MAMMA, DAMMI LA TUA MANO E IO CE LA FARO'!

25.06.2018

La rapporto madre-figlio è una relazione primaria che per il bambino rappresenta un vero trampolino di lancio sul mondo esterno. La relazione madre-figlio, o più genericamente la relazione tra il caregiver (colui che si prende cura) e il bambino, è stata oggetto di studio e di riflessioni già dagli anni '60 del secolo scorso quando Harlow dimostrò che il legame dei piccoli di scimmia alla loro madre era una forma di relazione indipendente dalla necessità del piccolo di ricevere nutrimento.

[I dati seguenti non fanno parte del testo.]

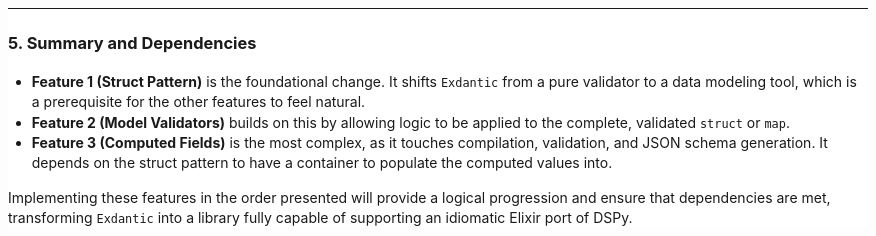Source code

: 
---

### 5. Summary and Dependencies

-   **Feature 1 (Struct Pattern)** is the foundational change. It shifts `Exdantic` from a pure validator to a data modeling tool, which is a prerequisite for the other features to feel natural.
-   **Feature 2 (Model Validators)** builds on this by allowing logic to be applied to the complete, validated `struct` or `map`.
-   **Feature 3 (Computed Fields)** is the most complex, as it touches compilation, validation, and JSON schema generation. It depends on the struct pattern to have a container to populate the computed values into.

Implementing these features in the order presented will provide a logical progression and ensure that dependencies are met, transforming `Exdantic` into a library fully capable of supporting an idiomatic Elixir port of DSPy.
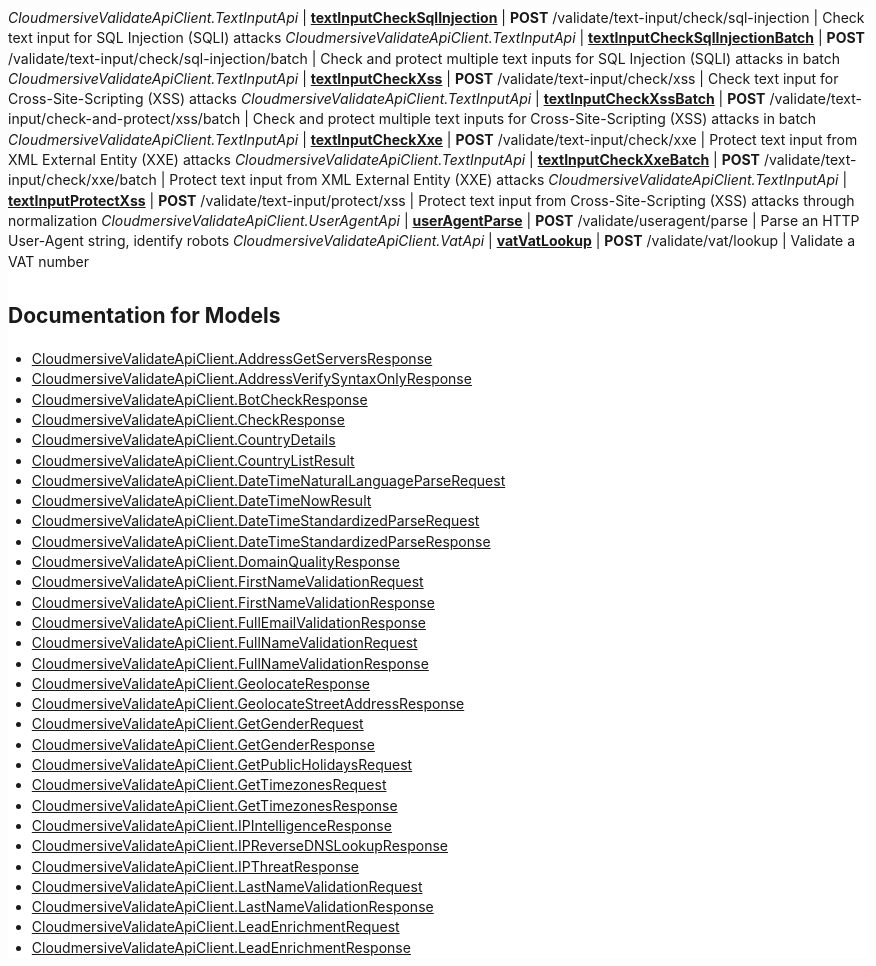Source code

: *CloudmersiveValidateApiClient.TextInputApi* | [**textInputCheckSqlInjection**](docs/TextInputApi.md#textInputCheckSqlInjection) | **POST** /validate/text-input/check/sql-injection | Check text input for SQL Injection (SQLI) attacks
*CloudmersiveValidateApiClient.TextInputApi* | [**textInputCheckSqlInjectionBatch**](docs/TextInputApi.md#textInputCheckSqlInjectionBatch) | **POST** /validate/text-input/check/sql-injection/batch | Check and protect multiple text inputs for SQL Injection (SQLI) attacks in batch
*CloudmersiveValidateApiClient.TextInputApi* | [**textInputCheckXss**](docs/TextInputApi.md#textInputCheckXss) | **POST** /validate/text-input/check/xss | Check text input for Cross-Site-Scripting (XSS) attacks
*CloudmersiveValidateApiClient.TextInputApi* | [**textInputCheckXssBatch**](docs/TextInputApi.md#textInputCheckXssBatch) | **POST** /validate/text-input/check-and-protect/xss/batch | Check and protect multiple text inputs for Cross-Site-Scripting (XSS) attacks in batch
*CloudmersiveValidateApiClient.TextInputApi* | [**textInputCheckXxe**](docs/TextInputApi.md#textInputCheckXxe) | **POST** /validate/text-input/check/xxe | Protect text input from XML External Entity (XXE) attacks
*CloudmersiveValidateApiClient.TextInputApi* | [**textInputCheckXxeBatch**](docs/TextInputApi.md#textInputCheckXxeBatch) | **POST** /validate/text-input/check/xxe/batch | Protect text input from XML External Entity (XXE) attacks
*CloudmersiveValidateApiClient.TextInputApi* | [**textInputProtectXss**](docs/TextInputApi.md#textInputProtectXss) | **POST** /validate/text-input/protect/xss | Protect text input from Cross-Site-Scripting (XSS) attacks through normalization
*CloudmersiveValidateApiClient.UserAgentApi* | [**userAgentParse**](docs/UserAgentApi.md#userAgentParse) | **POST** /validate/useragent/parse | Parse an HTTP User-Agent string, identify robots
*CloudmersiveValidateApiClient.VatApi* | [**vatVatLookup**](docs/VatApi.md#vatVatLookup) | **POST** /validate/vat/lookup | Validate a VAT number


## Documentation for Models

 - [CloudmersiveValidateApiClient.AddressGetServersResponse](docs/AddressGetServersResponse.md)
 - [CloudmersiveValidateApiClient.AddressVerifySyntaxOnlyResponse](docs/AddressVerifySyntaxOnlyResponse.md)
 - [CloudmersiveValidateApiClient.BotCheckResponse](docs/BotCheckResponse.md)
 - [CloudmersiveValidateApiClient.CheckResponse](docs/CheckResponse.md)
 - [CloudmersiveValidateApiClient.CountryDetails](docs/CountryDetails.md)
 - [CloudmersiveValidateApiClient.CountryListResult](docs/CountryListResult.md)
 - [CloudmersiveValidateApiClient.DateTimeNaturalLanguageParseRequest](docs/DateTimeNaturalLanguageParseRequest.md)
 - [CloudmersiveValidateApiClient.DateTimeNowResult](docs/DateTimeNowResult.md)
 - [CloudmersiveValidateApiClient.DateTimeStandardizedParseRequest](docs/DateTimeStandardizedParseRequest.md)
 - [CloudmersiveValidateApiClient.DateTimeStandardizedParseResponse](docs/DateTimeStandardizedParseResponse.md)
 - [CloudmersiveValidateApiClient.DomainQualityResponse](docs/DomainQualityResponse.md)
 - [CloudmersiveValidateApiClient.FirstNameValidationRequest](docs/FirstNameValidationRequest.md)
 - [CloudmersiveValidateApiClient.FirstNameValidationResponse](docs/FirstNameValidationResponse.md)
 - [CloudmersiveValidateApiClient.FullEmailValidationResponse](docs/FullEmailValidationResponse.md)
 - [CloudmersiveValidateApiClient.FullNameValidationRequest](docs/FullNameValidationRequest.md)
 - [CloudmersiveValidateApiClient.FullNameValidationResponse](docs/FullNameValidationResponse.md)
 - [CloudmersiveValidateApiClient.GeolocateResponse](docs/GeolocateResponse.md)
 - [CloudmersiveValidateApiClient.GeolocateStreetAddressResponse](docs/GeolocateStreetAddressResponse.md)
 - [CloudmersiveValidateApiClient.GetGenderRequest](docs/GetGenderRequest.md)
 - [CloudmersiveValidateApiClient.GetGenderResponse](docs/GetGenderResponse.md)
 - [CloudmersiveValidateApiClient.GetPublicHolidaysRequest](docs/GetPublicHolidaysRequest.md)
 - [CloudmersiveValidateApiClient.GetTimezonesRequest](docs/GetTimezonesRequest.md)
 - [CloudmersiveValidateApiClient.GetTimezonesResponse](docs/GetTimezonesResponse.md)
 - [CloudmersiveValidateApiClient.IPIntelligenceResponse](docs/IPIntelligenceResponse.md)
 - [CloudmersiveValidateApiClient.IPReverseDNSLookupResponse](docs/IPReverseDNSLookupResponse.md)
 - [CloudmersiveValidateApiClient.IPThreatResponse](docs/IPThreatResponse.md)
 - [CloudmersiveValidateApiClient.LastNameValidationRequest](docs/LastNameValidationRequest.md)
 - [CloudmersiveValidateApiClient.LastNameValidationResponse](docs/LastNameValidationResponse.md)
 - [CloudmersiveValidateApiClient.LeadEnrichmentRequest](docs/LeadEnrichmentRequest.md)
 - [CloudmersiveValidateApiClient.LeadEnrichmentResponse](docs/LeadEnrichmentResponse.md)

Da questi primi studi, nacque poi "la teoria dell'attaccamento" di J. Bowlby, medico e psicoanalista inglese del '900, che propone un nuovo modello psicopatologico in grado di dare indicazioni generali su come la personalità di un individuo cominci ad organizzarsi fin dai primi anni di vita. La teoria dell'attaccamento fornisce un valido supporto per lo studio di fenomeni legati a storie infantili di gravi abusi e trascuratezza, correlate con lo sviluppo di un ampio spettro di disturbi di personalità, sintomi dissociativi, disturbi d'ansia, depressione e abuso di sostanze alcoliche e stupefacenti. Ovviamente, l'eventuale insorgenza di disturbi psicologici più o meno gravi non devono essere considerati come una conseguenza diretta di una relazione primordiale deficitaria con la figura di accudimento, ma come un fattore di rischio soggetto a modificazioni dettate da elementi ambientali. L'esistenza di una persona non può essere considerata in un'ottica lineare di causa-effetto, quanto più dobbiamo considerare i fattori che in modo circolare intervengono nella vita di ognuno di noi.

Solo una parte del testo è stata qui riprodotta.